Iraqi Prime Minister Mustafa Al Kadhimi has warned that a US withdrawal would be "catastrophic for Iraq," after reports that the US was considering closing its embassy in Baghdad.
In the past two months, there have been more than 40 attacks on the US embassy and military bases, and on supply convoys of Iraqi contractors for Washington and its allies.
As a result, US Secretary of State Mike Pompeo threatened to close the embassy in Baghdad within weeks if Iraq failed to stop Iranian-backed militias attacking American people and posts.
Iraq had not received any such warning, and "will not accept any warnings from any country", Mr Al Kadhimi told state news channel Al Ikhbaria.
“We felt that the Americans were annoyed at the number of attacks that have targeted their diplomatic missions in Iraq and this is their right,” he said.
“There are sides who are attempting to sabotage Iraq’s relationship with the world, taking the country towards the unknown."
In recent months, rockets have repeatedly been launched across the Tigris in attacks on the heavily fortified US and foreign diplomatic compound.
But Mr Al Kadhimi said Iraq had shown its seriousness to the US about stopping the attacks and arresting the perpetrators.
“The consequences of a US withdrawal, if it would happen, would be catastrophic for Iraq, especially as it would result in an economic crisis that has never been seen before,” he said.
Washington blames Iran-backed militias for firing rockets at its embassy on a near-weekly basis for months, and for shelling Iraqi bases housing international troops, including many of the 5,000 US soldiers.
A rocket landed near Baghdad airport last week, killing three civilians and wounding two, security officials said.
The US bases its relations on its interests, Mr Al Kadhimi said, and Iraq must also ensure its interests are protected in all fields.
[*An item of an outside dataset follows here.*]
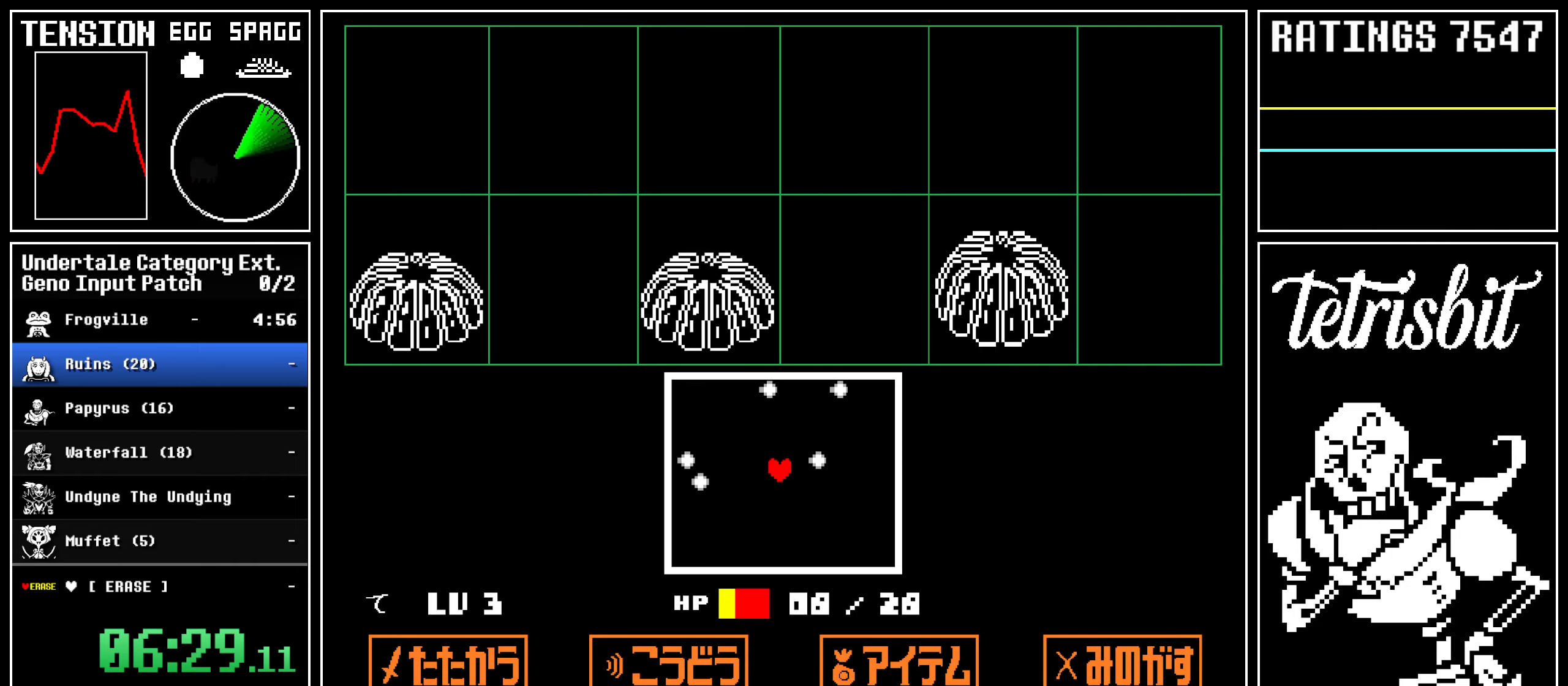
{"keys": [], "events": []}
"We are not ashamed of any relationship that preserves the dignity of Iraq and the Iraqis,” he said.
Last week populist cleric Moqtada Al Sadr called for a joint committee to look at ways of halting attacks by militias on diplomatic outposts, which was welcomed by politicians in the country.
Mr Al Sadr, whose Mahdi Army once fought US troops in Iraq, said that “given the seriousness of the security situation that threatens the country's present and future, we find it is an urgent interest to form a committee of security, military and parliamentary nature".
He said that the aim must be to halt attacks on diplomats as it “harms Iraq's reputation in international forums.”
Mr Al Kadhimi’s remarks came as Iraqi Foreign Minister, Fuad Hussein, warned Mr Pompeo that a US pullout would not be in the interest of the Iraqi people.
“The government has taken a number of measures to halt attacks on the Green Zone and Baghdad airport,” he said, adding that there will be “positive results” seen in the near future.
Mr Pompeo said that relations between the two countries were crucial for the futures of both.